SEITE >>

※

Der evangelische Rundfunkbeauftragte beim WDR

11.08.12; Landessuperintendent Dr. Martin Dutzmann

Mein ganzes Herz erhebet dich (eg 634)

Musik I: 1. Strophe „Mein ganzes Herz erhebet dich; vor dir will ich mein Loblied singen.“

Autor: Südfrankreich Ende der siebziger Jahre. Als Theologiestudent arbeite ich in einer evangelisch-reformierten Kirchengemeinde mit, die auf einen neuen Pfarrer wartet. Ich halte Gottesdienst, taufe Kinder, beerdige Verstorbene. Dabei lerne ich sie lieben, die Melodien des Genfer Psalters. Die Gemeindeglieder dort singen sie mir ins Herz. Melodien, die auch ohne die Begleitung durch ein Instrument gut singbar sind. Einfache Rhythmen, die Tonhöhe bewegt sich fast immer im Raum einer Oktave, und es gibt nur zwei Notenwerte. Die Genfer Psalmen – sie haben mich aber nicht nur wegen ihrer Melodien angerührt. Deutlich habe ich gespürt, wie in ihnen die Glaubens- und Leidensgeschichte der Hugenotten lebendig wird. Die Geschichte der evangelisch-reformierten Christen Frankreichs. Mehr als zweieinhalb Jahrhunderte lang waren die Hugenotten in Frankreich verfolgt. Unzählige wurden zur Arbeit gezwungen, verjagt oder grausam ermordet. In all dem gaben ihnen die Psalmen Kraft – gesungen in Gebirgshöhlen, auf Galeeren, am Galgen…

Musik I. „Mein ganzes Herz erhebet dich; vor dir will ich mein Loblied singen und will in deinem Heiligtum, Herr, dir zum Ruhm mein Opfer bringen.“

Autor: Unterschiedliche Menschen fassten in der ersten Hälfte des 16. Jahrhunderts in Straßburg und vor allem in Genf die 150 Psalmen der Bibel in Reime und Töne. Der französische Hofdichter Clément Marot war ebenso unter ihnen wie der Reformator Johannes Calvin und sein Mitarbeiter Theodor Beza. Sie schrieben die Texte. Die Melodien steuerten Musiker wie Matthäus Greiter, Louis Bourgeois und Guillaume Franc bei. Es waren Lieder die Mut machten. Und das hatten die Menschen in den neu entstehenden evangelischen Gemeinden nötig.

Sprecherin:  „Durch das Singen von Psalmen treten Männer, Frauen und Kinder in die Gemeinschaft der Engel ein.“

Autor: Das hatte der Reformator Johannes Calvin sinngemäß einmal gesagt.

※

DATENBLOCK >>
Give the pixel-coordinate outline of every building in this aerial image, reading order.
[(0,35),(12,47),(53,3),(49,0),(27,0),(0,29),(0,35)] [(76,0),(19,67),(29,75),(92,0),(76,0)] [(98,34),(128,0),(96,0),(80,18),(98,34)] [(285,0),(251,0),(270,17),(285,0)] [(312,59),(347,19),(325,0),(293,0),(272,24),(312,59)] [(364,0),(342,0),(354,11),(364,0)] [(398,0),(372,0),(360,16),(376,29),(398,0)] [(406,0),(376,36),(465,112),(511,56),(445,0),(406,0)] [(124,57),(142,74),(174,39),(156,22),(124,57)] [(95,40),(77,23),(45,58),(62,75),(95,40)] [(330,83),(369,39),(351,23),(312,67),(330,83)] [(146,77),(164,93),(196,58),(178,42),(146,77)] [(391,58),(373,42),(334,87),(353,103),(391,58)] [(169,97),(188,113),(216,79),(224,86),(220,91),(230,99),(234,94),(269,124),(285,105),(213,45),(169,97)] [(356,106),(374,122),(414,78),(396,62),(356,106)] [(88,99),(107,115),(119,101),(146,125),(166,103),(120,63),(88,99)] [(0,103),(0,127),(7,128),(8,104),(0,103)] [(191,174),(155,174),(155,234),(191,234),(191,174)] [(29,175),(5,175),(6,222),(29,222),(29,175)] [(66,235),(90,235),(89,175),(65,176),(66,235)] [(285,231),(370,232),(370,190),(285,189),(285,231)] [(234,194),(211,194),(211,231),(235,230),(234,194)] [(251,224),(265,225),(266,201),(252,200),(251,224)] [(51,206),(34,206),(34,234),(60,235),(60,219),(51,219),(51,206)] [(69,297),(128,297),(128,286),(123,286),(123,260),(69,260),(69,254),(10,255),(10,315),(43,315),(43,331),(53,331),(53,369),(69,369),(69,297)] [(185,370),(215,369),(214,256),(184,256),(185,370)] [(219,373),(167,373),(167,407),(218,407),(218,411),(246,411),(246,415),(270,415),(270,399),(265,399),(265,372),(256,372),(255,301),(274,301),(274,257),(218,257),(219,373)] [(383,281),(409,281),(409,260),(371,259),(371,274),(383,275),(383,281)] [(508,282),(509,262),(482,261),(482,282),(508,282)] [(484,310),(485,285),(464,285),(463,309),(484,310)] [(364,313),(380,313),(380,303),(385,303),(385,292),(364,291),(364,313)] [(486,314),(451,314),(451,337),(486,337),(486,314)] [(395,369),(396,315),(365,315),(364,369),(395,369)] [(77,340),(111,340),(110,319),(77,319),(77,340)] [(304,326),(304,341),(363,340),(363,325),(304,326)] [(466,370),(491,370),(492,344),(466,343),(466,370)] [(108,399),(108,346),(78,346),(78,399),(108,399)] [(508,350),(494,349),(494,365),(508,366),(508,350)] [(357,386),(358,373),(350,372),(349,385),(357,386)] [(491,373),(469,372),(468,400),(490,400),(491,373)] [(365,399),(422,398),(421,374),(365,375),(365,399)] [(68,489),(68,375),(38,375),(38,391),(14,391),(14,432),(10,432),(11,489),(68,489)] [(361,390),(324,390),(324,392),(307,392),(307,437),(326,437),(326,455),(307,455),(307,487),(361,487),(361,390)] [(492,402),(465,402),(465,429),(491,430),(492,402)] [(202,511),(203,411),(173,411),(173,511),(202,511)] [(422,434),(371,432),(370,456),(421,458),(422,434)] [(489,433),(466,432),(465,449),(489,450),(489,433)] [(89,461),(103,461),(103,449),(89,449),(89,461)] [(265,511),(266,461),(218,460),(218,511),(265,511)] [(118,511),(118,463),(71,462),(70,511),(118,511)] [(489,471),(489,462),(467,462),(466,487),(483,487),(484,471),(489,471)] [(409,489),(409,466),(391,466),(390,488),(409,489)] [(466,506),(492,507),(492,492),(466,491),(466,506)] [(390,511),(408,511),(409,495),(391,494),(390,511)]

※

AUFGABE 1 >>
Beantworte anhand der Andacht über den Genfer Psalter diese Fragen:
(a) Wo arbeitete der Autor als Theologiestudent in einer evangelisch-reformierten Kirchengemeinde mit?
(b) Wie lange wurden die Hugenotten in Frankreich verfolgt?
(c) Welche Musiker steuerten die Melodien zu den Psalmen bei?
AUFGABE 2 >>
Übersetze den Satz „Unzählige wurden zur Arbeit gezwungen, verjagt oder grausam ermordet.“ aus der Andacht über den Genfer Psalter ins Englische.
AUFGABE 3 >>
Entscheide für jede Aussage, ob sie mit der Andacht über den Genfer Psalter übereinstimmt. Antworte jeweils mit Ja oder Nein und zitiere die entscheidenden Worte aus der Andacht wörtlich.
(a) Die Melodien des Genfer Psalters kommen mit drei Notenwerten aus.
(b) Die Psalmen der Bibel wurden in der ersten Hälfte des 16. Jahrhunderts in Reime und Töne gefasst.
(c) Clément Marot war ein Reformator.
Die Daten haben mit der Andacht über den Genfer Psalter nichts zu tun.

ERWARTETE ANTWORT 1 >>
(a) In Südfrankreich.
(b) Mehr als zweieinhalb Jahrhunderte lang.
(c) Matthäus Greiter, Louis Bourgeois und Guillaume Franc.

ERWARTETE ANTWORT 2 >>
Countless people were forced into labor, driven out, or cruelly murdered.

ERWARTETE ANTWORT 3 >>
(a) Nein: „es gibt nur zwei Notenwerte“
(b) Ja: „in der ersten Hälfte des 16. Jahrhunderts in Straßburg und vor allem in Genf die 150 Psalmen der Bibel in Reime und Töne“
(c) Nein: „Der französische Hofdichter Clément Marot“